You know your cat is sweet, adorable and loving. But your friends aren’t so convinced. They think he’s mean and cold because he always hisses at them.
You might not understand why your precious angel turns into a hissing machine around your friends — and you might even wonder if something’s wrong with your cat.
But don’t stress! The Dodo spoke with Dr. Andrea Y. Tu, medical director of Behavior Vets in New York City, to find out what’s up with all that hissing.
Why do cats hiss?
While hissing sounds mean, it’s actually totally natural, and based on fear more than anything else.
“Hissing is a normal interaction,” Dr. Tu told The Dodo. “Hissing is a way to express that they’re scared.”
While lots of people think a hissing cat has a bad attitude, Dr. Tu explained that the behavior doesn’t mean a cat is unfriendly or rude.
“I feel they [cats] have the worst PR person ever because somewhere along the line they got the bad reputation that hissing is mean, and it’s not,” she said. “Hissing is a sign of fear.”
Why your cat is cool with you — but not your friends
Your friends might find it super uncomfortable to have your cat hiss at them whenever they come over. After all, it’s no fun feeling like someone obviously doesn’t like you, even if that someone is a cat.
But it’s important to explain to your friends that your cat doesn’t hate them. He’s simply afraid of them.
“One thing you can do is just let people know that if a cat is hissing, or if they’re swatting, then it’s simply them asking to increase distance” Dr. Tu explained.
The reason a cat’s hiss sounds so mean and scary is because it’s part of his fight-or-flight response, so it’s intended to keep predators from attacking.
“Things like hissing and swatting, that is them feeling like they have no other alternative,” Dr. Tu explained. “That is them trying to create distance between themselves and the thing that is approaching or the thing that is near them that they feel threatened by.”
Why do cats suddenly hiss after acting like they wanted to be petted?
On the surface, this behavior might make it seem like your cat is being hot and cold. However, he might not have been asking to be touched at all.
“If they come up to you and they rub up against you, they may simply be just greeting you,” said Dr. Tu. “That may not entirely be encouraging petting.”
Even if they were asking for affection, cats don’t always enjoy being petted for very long.
“This is where cats are a little special,” Dr. Tu clarified. “They have a very low tolerance for petting. They’re not going to be like dogs where they’re going to be there for 30 minutes.”
In that case, how can you tell what your cat really wants? For that, Dr. Tu recommends a consent test.
“If you’re petting any animal, you pet them for maybe two or three seconds and then you leave your hands and let them be and see if they come up and ask for more,” she said.

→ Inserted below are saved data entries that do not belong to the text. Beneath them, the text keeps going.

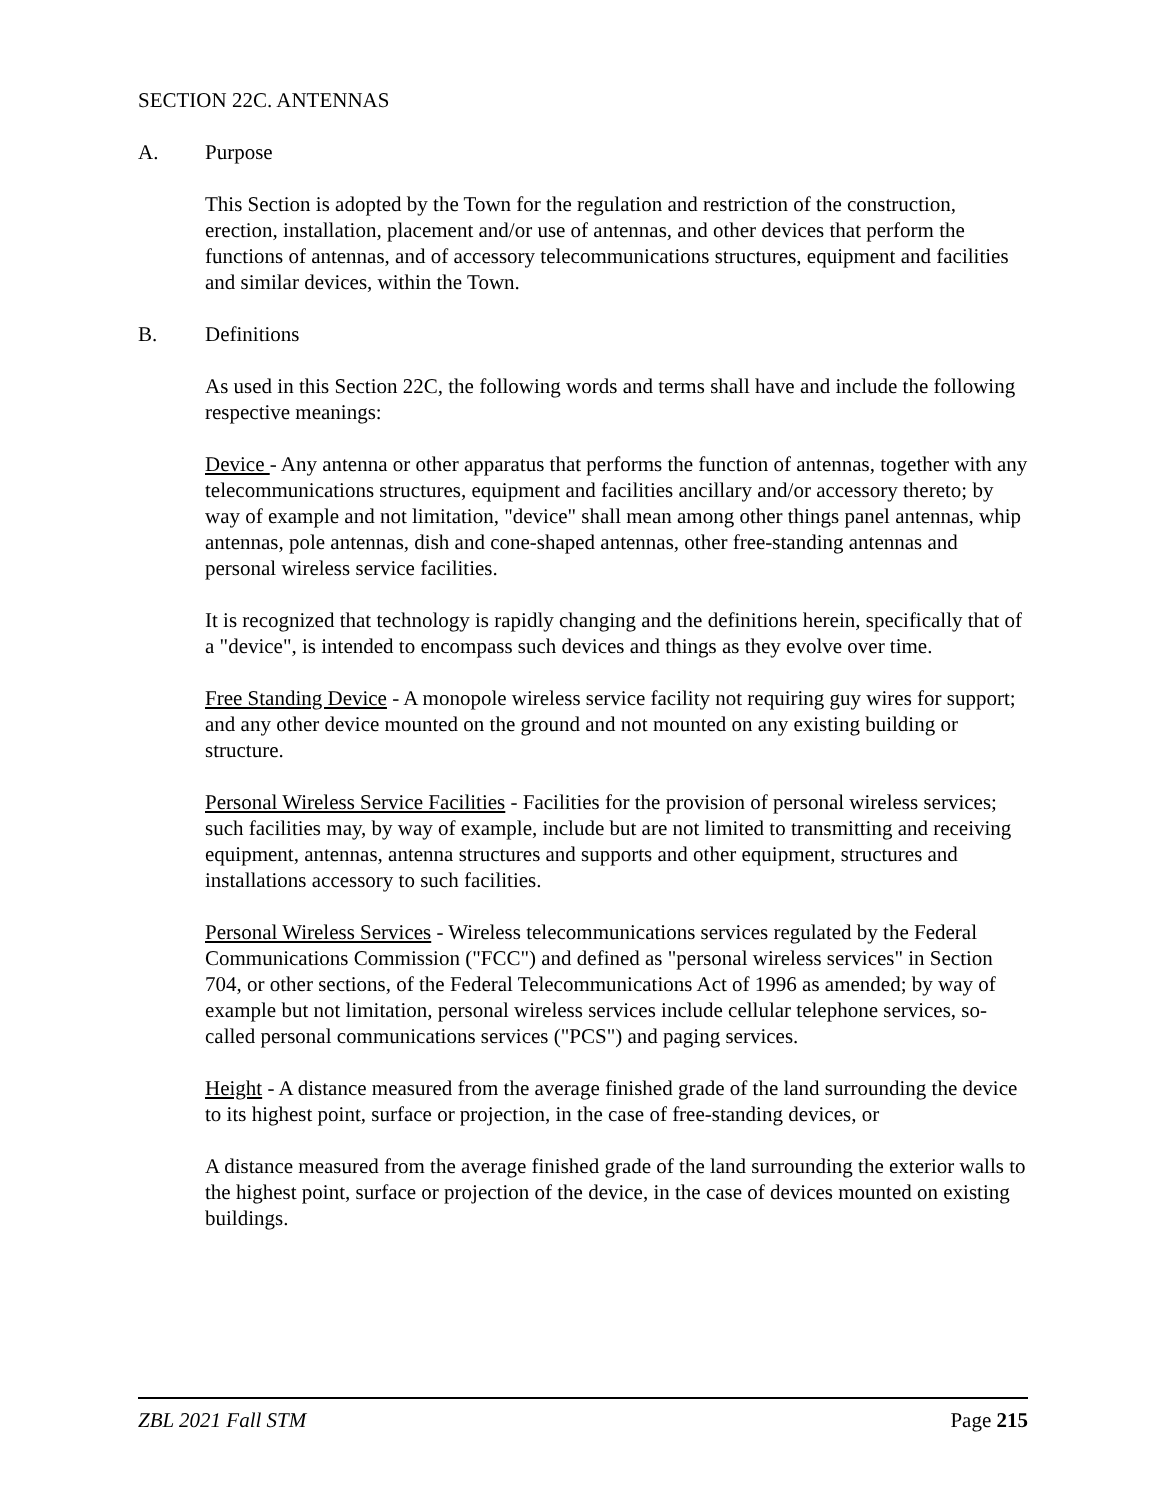SECTION 22C. ANTENNAS
A. Purpose
This Section is adopted by the Town for the regulation and restriction of the construction, erection, installation, placement and/or use of antennas, and other devices that perform the functions of antennas, and of accessory telecommunications structures, equipment and facilities and similar devices, within the Town.
B. Definitions
As used in this Section 22C, the following words and terms shall have and include the following respective meanings:
Device - Any antenna or other apparatus that performs the function of antennas, together with any telecommunications structures, equipment and facilities ancillary and/or accessory thereto; by way of example and not limitation, "device" shall mean among other things panel antennas, whip antennas, pole antennas, dish and cone-shaped antennas, other free-standing antennas and personal wireless service facilities.
It is recognized that technology is rapidly changing and the definitions herein, specifically that of a "device", is intended to encompass such devices and things as they evolve over time.
Free Standing Device - A monopole wireless service facility not requiring guy wires for support; and any other device mounted on the ground and not mounted on any existing building or structure.
Personal Wireless Service Facilities - Facilities for the provision of personal wireless services; such facilities may, by way of example, include but are not limited to transmitting and receiving equipment, antennas, antenna structures and supports and other equipment, structures and installations accessory to such facilities.
Personal Wireless Services - Wireless telecommunications services regulated by the Federal Communications Commission ("FCC") and defined as "personal wireless services" in Section 704, or other sections, of the Federal Telecommunications Act of 1996 as amended; by way of example but not limitation, personal wireless services include cellular telephone services, so-called personal communications services ("PCS") and paging services.
Height - A distance measured from the average finished grade of the land surrounding the device to its highest point, surface or projection, in the case of free-standing devices, or
A distance measured from the average finished grade of the land surrounding the exterior walls to the highest point, surface or projection of the device, in the case of devices mounted on existing buildings.
ZBL 2021 Fall STM Page 215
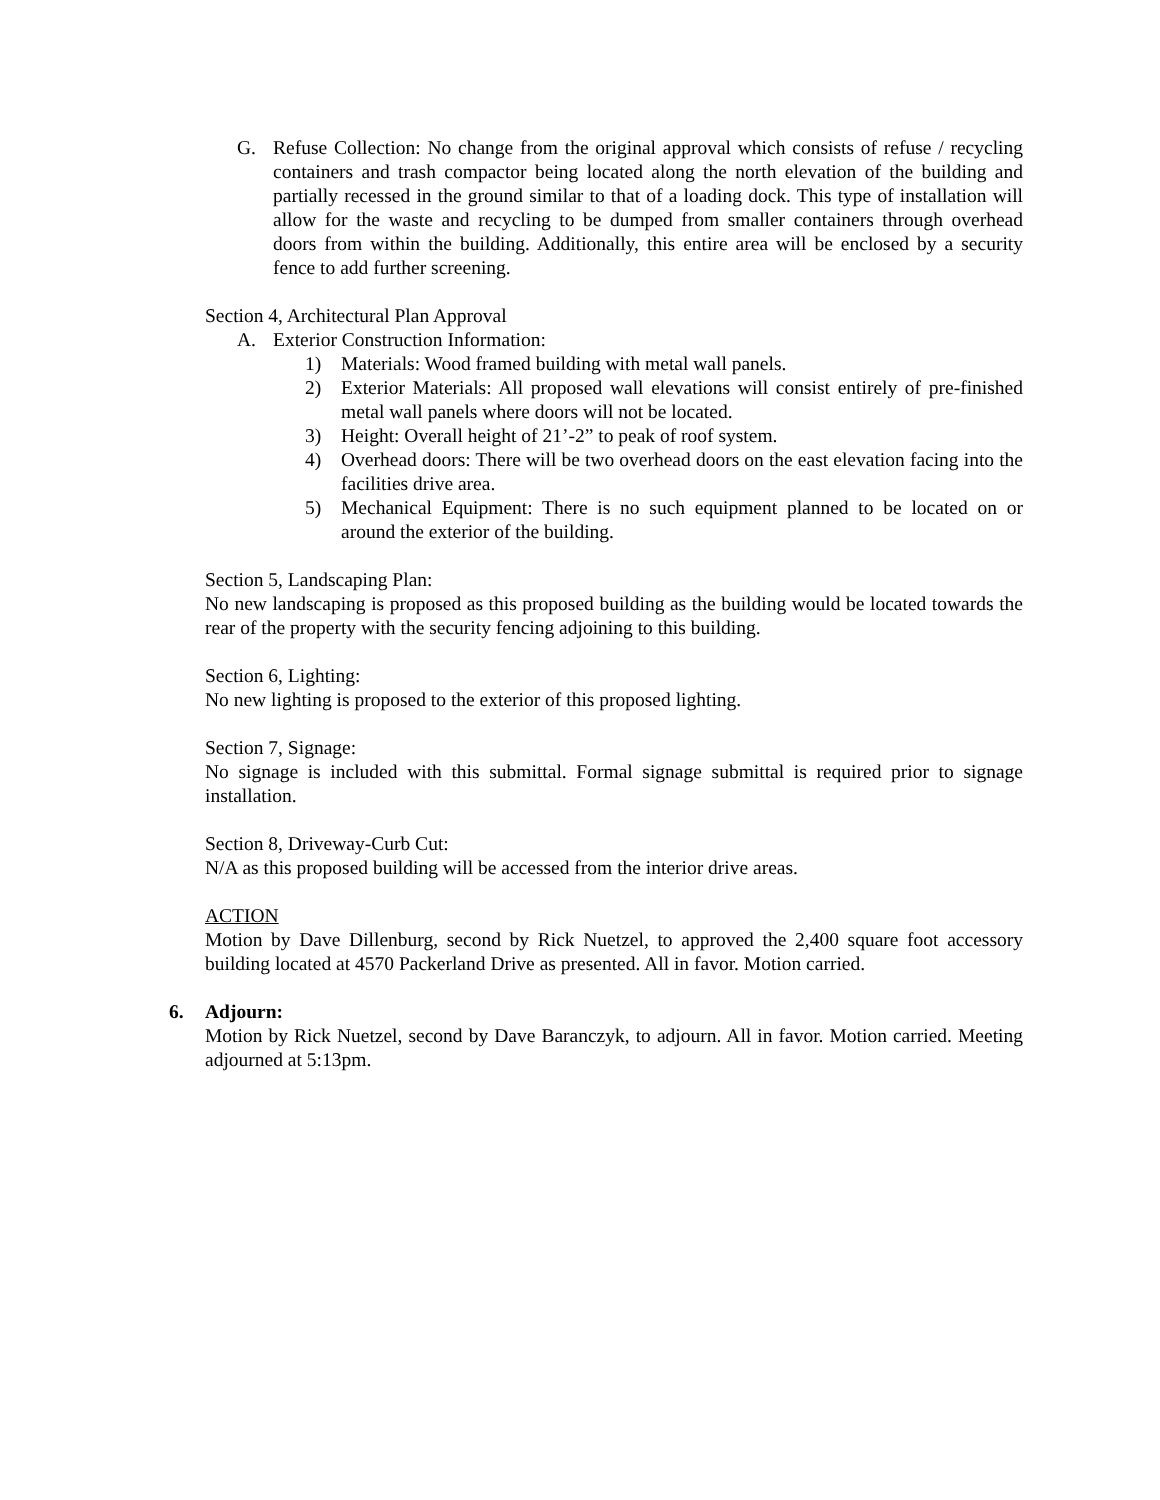G. Refuse Collection: No change from the original approval which consists of refuse / recycling containers and trash compactor being located along the north elevation of the building and partially recessed in the ground similar to that of a loading dock. This type of installation will allow for the waste and recycling to be dumped from smaller containers through overhead doors from within the building. Additionally, this entire area will be enclosed by a security fence to add further screening.
Section 4, Architectural Plan Approval
A. Exterior Construction Information:
1) Materials: Wood framed building with metal wall panels.
2) Exterior Materials: All proposed wall elevations will consist entirely of pre-finished metal wall panels where doors will not be located.
3) Height: Overall height of 21’-2” to peak of roof system.
4) Overhead doors: There will be two overhead doors on the east elevation facing into the facilities drive area.
5) Mechanical Equipment: There is no such equipment planned to be located on or around the exterior of the building.
Section 5, Landscaping Plan:
No new landscaping is proposed as this proposed building as the building would be located towards the rear of the property with the security fencing adjoining to this building.
Section 6, Lighting:
No new lighting is proposed to the exterior of this proposed lighting.
Section 7, Signage:
No signage is included with this submittal. Formal signage submittal is required prior to signage installation.
Section 8, Driveway-Curb Cut:
N/A as this proposed building will be accessed from the interior drive areas.
ACTION
Motion by Dave Dillenburg, second by Rick Nuetzel, to approved the 2,400 square foot accessory building located at 4570 Packerland Drive as presented. All in favor. Motion carried.
6. Adjourn:
Motion by Rick Nuetzel, second by Dave Baranczyk, to adjourn. All in favor. Motion carried. Meeting adjourned at 5:13pm.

If the cat leans back into you, that’s how you know to keep petting. But if you pet him for too long, he’s going to let you know.
“If you pet a cat for 10 seconds and then they hiss at you afterwards, it’s because the petting has lasted for a little longer than they want,” Dr. Tu said.
What to do when your cat is hissing
According to Dr. Tu, the best thing to do is actually nothing.
“If you find a cat is hissing at you, walk away,” she advised. “Don’t look at the cat. Don’t try to interact with it.”
And whatever you do, DO NOT hold out your hand to a cat as a peace offering.
“The worst that you can do when a cat or a dog is acting aggressive is stick your hand out,” Dr. Tu said. “That means nothing in cat language.”
And since hissing is a completely normal behavior in cats, there isn’t really anything you can — or should — do to get them to stop.
If anything, you should be getting your friends to look at their own behavior instead.
“The most effective treatment and training is to treat and train the person that’s doing it,” expressed Dr. Tu. “What are you doing to make this cat scared? Stop doing it. You’re going to get less hissing.”